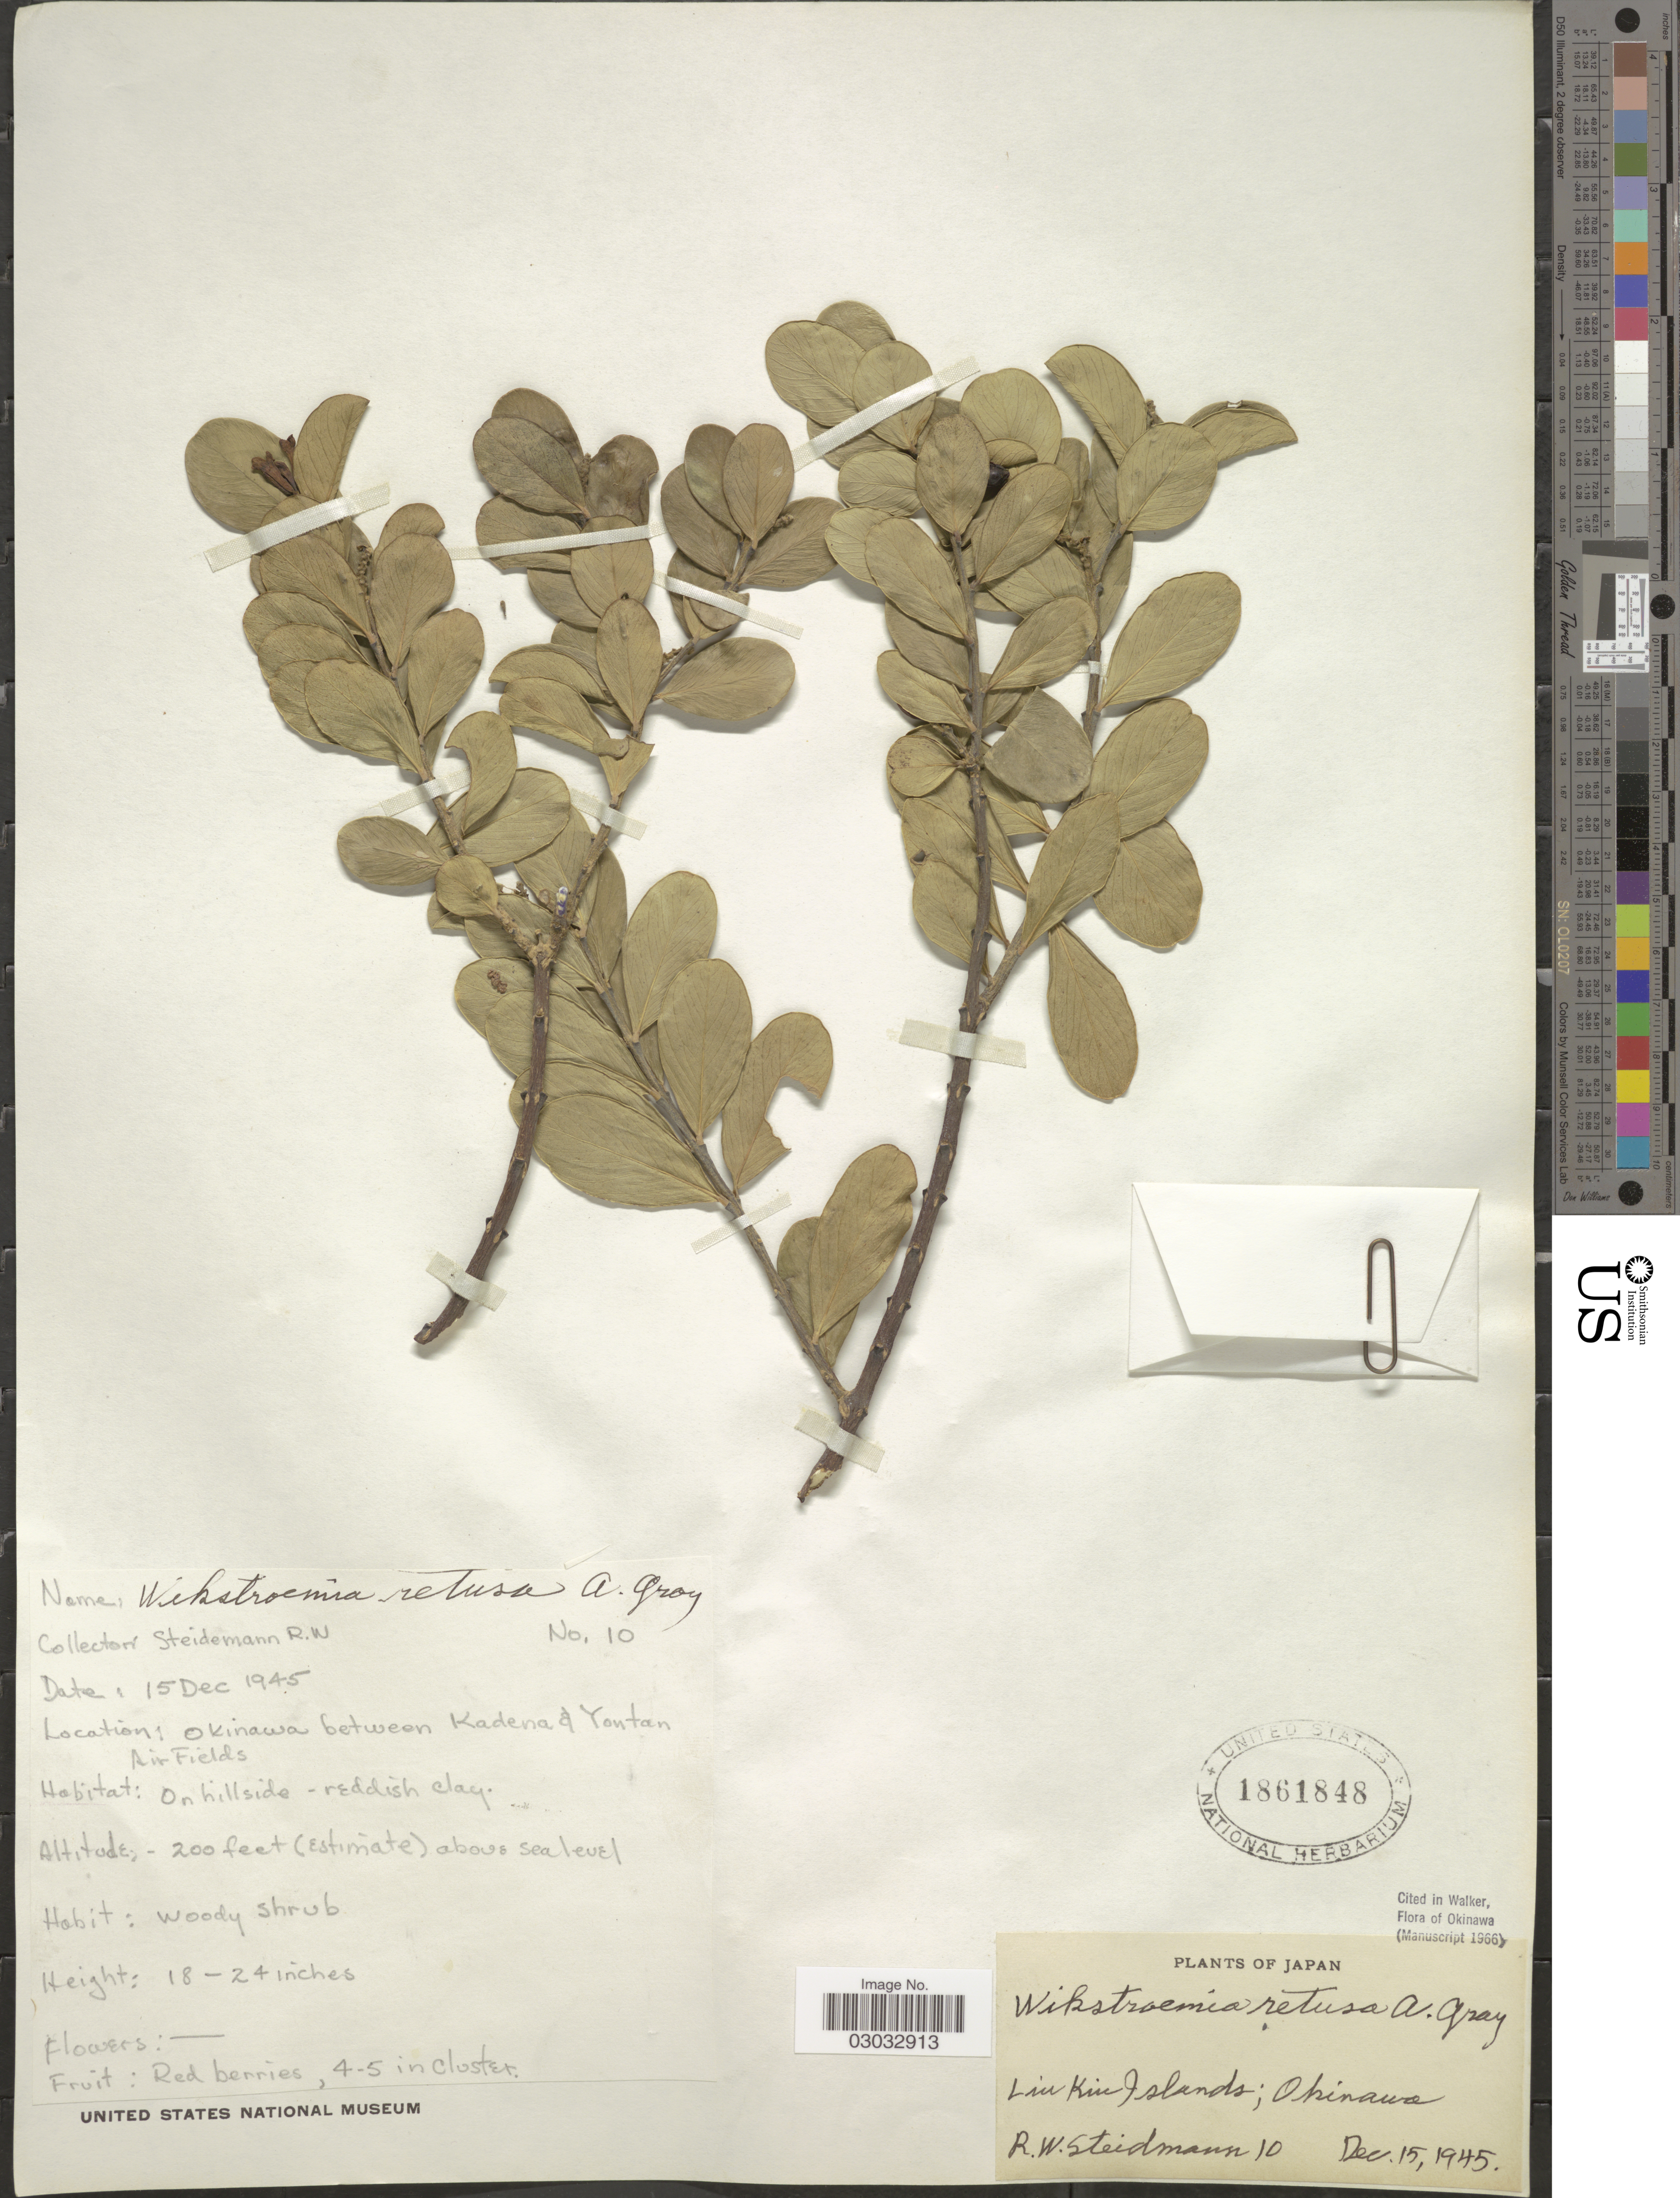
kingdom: Plantae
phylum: Tracheophyta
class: Magnoliopsida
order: Malvales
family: Thymelaeaceae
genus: Wikstroemia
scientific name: Wikstroemia retusa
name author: A. Gray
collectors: R. Steidemann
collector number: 10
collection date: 1945-12-15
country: Japan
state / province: Okinawa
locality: Liu Kiu Islands; Okinawa, Okinawa between Kadena a Yontan Airfields.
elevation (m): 61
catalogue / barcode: US 1861848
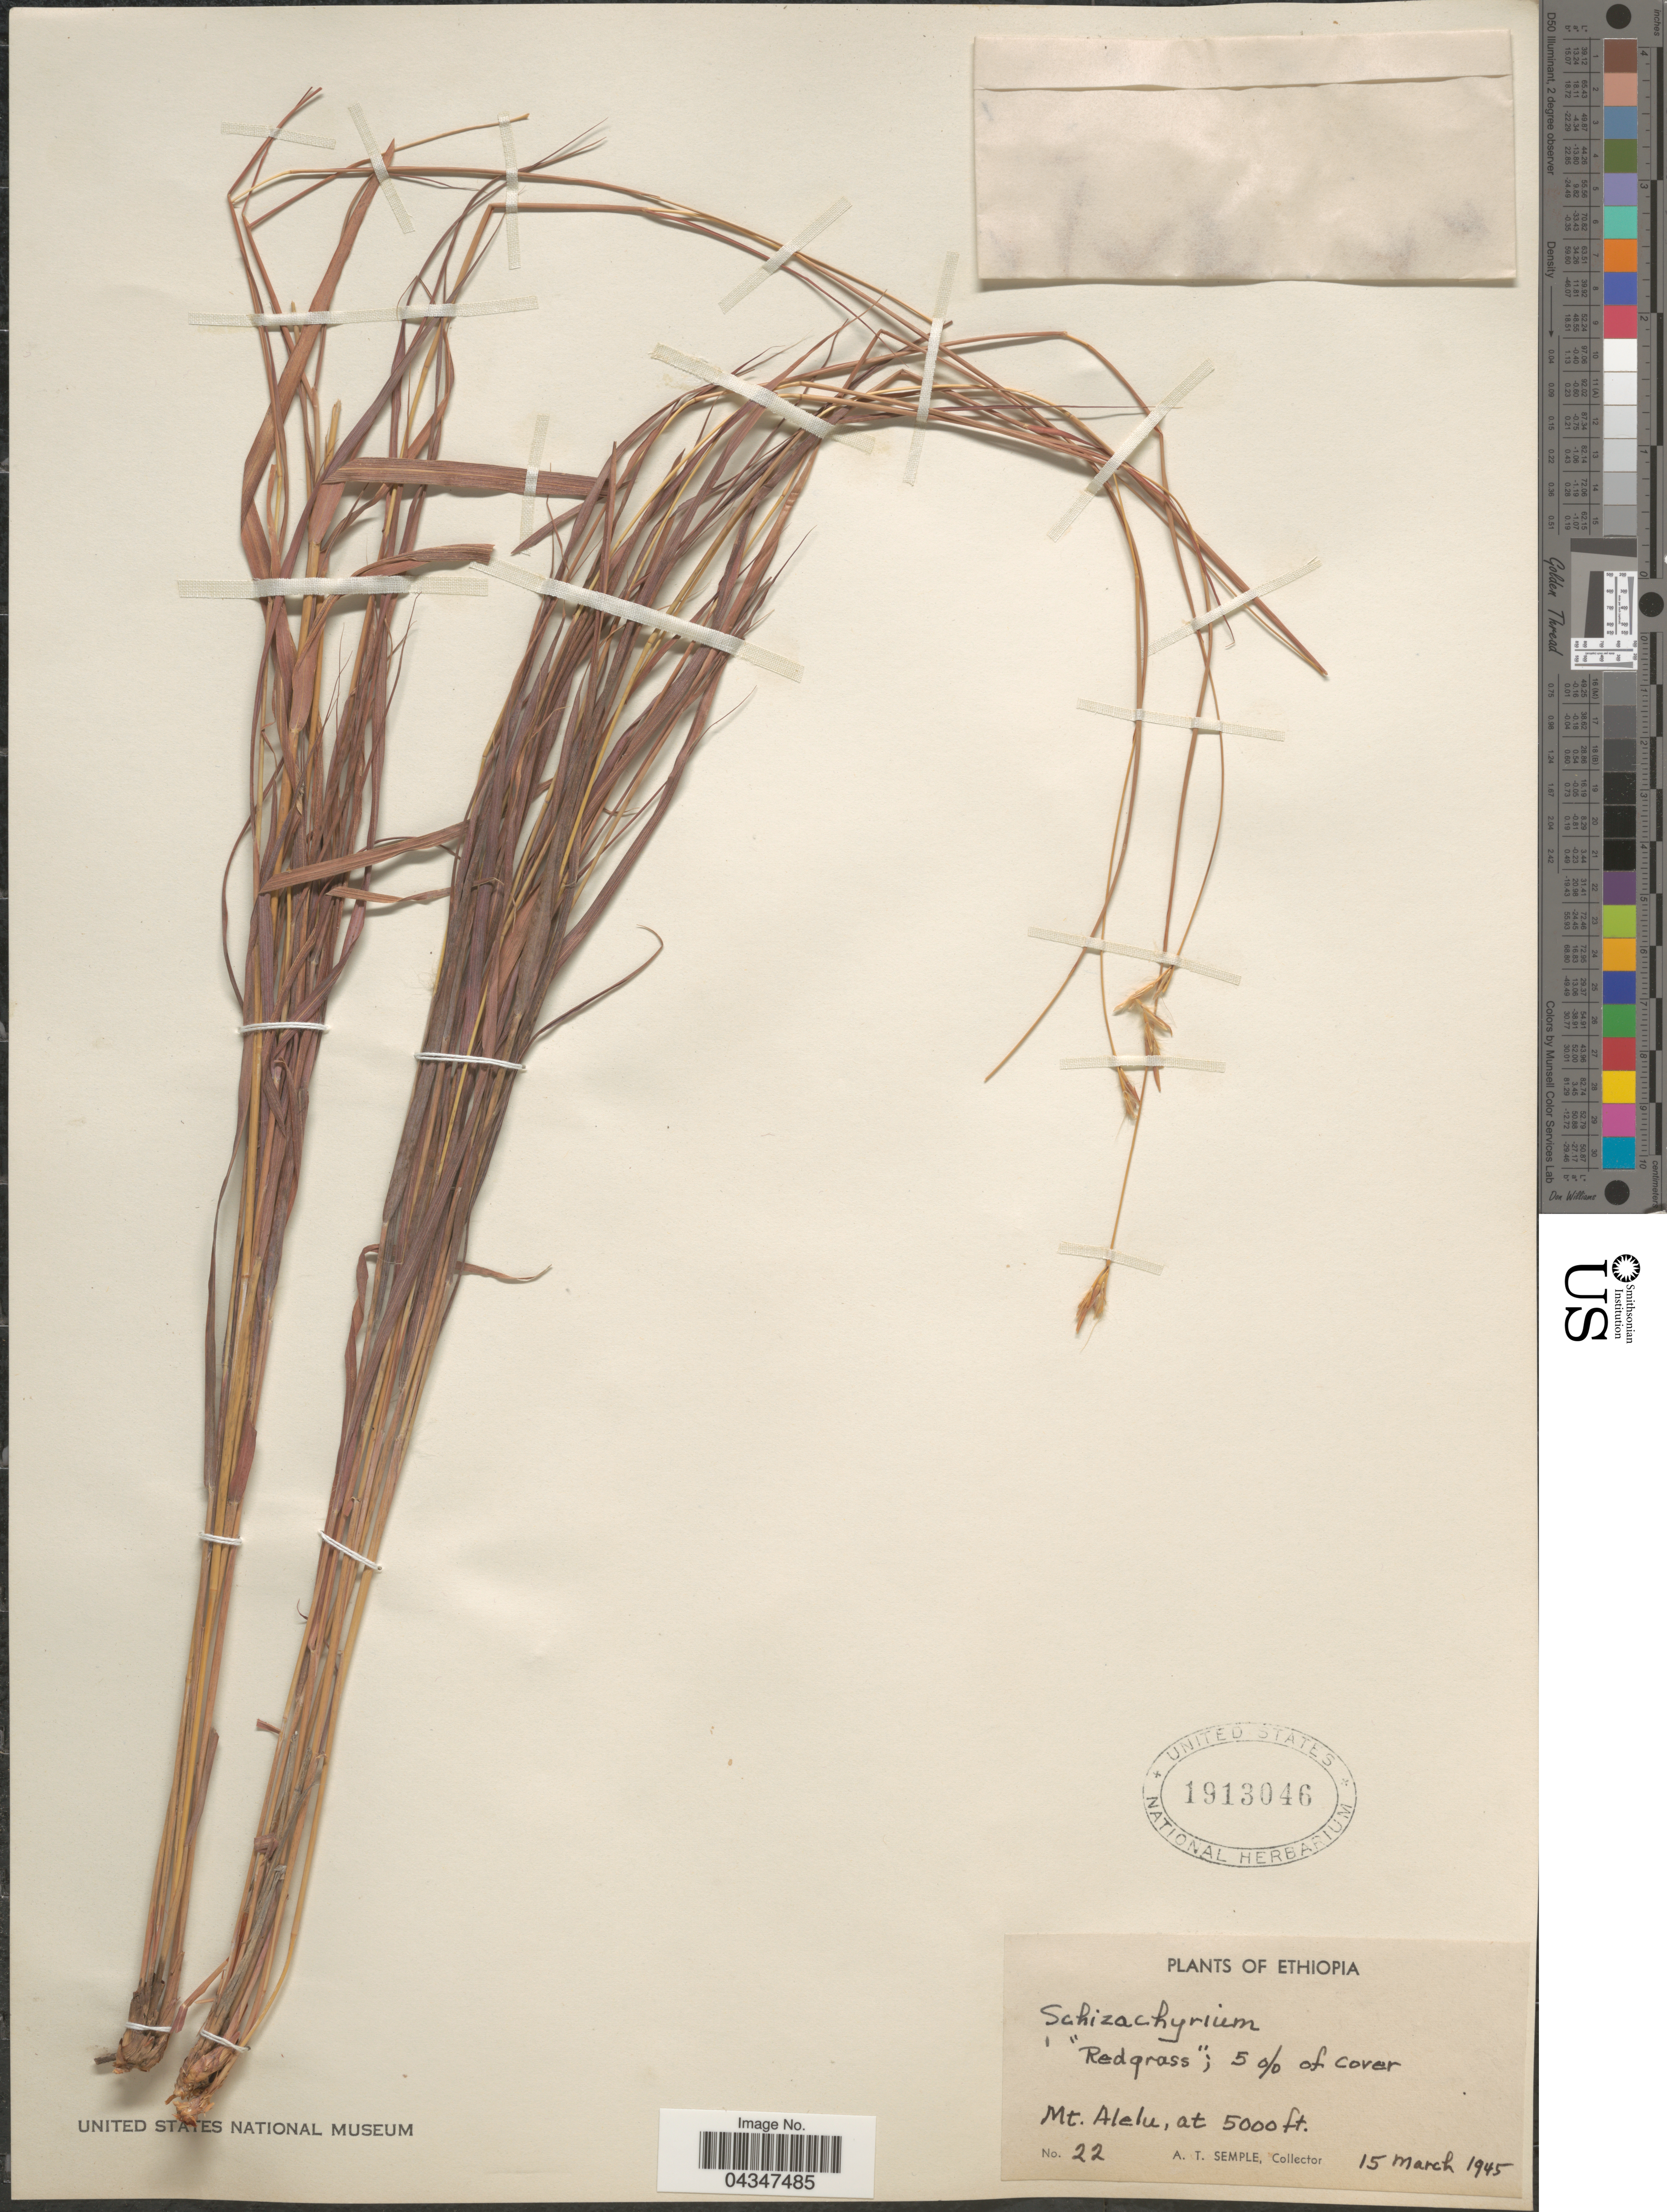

○ ○ ○ ○

§ THE REQUEST:
Format the records above, from their start through the line containing "state / province: Okinawa", as a JSON list of strings with one string per line and no blank lines. Leave out the pictures.

§ FINISHED ANSWER:
[
  "kingdom: Plantae",
  "phylum: Tracheophyta",
  "class: Magnoliopsida",
  "order: Malvales",
  "family: Thymelaeaceae",
  "genus: Wikstroemia",
  "scientific name: Wikstroemia retusa",
  "name author: A. Gray",
  "collectors: R. Steidemann",
  "collector number: 10",
  "collection date: 1945-12-15",
  "country: Japan",
  "state / province: Okinawa"
]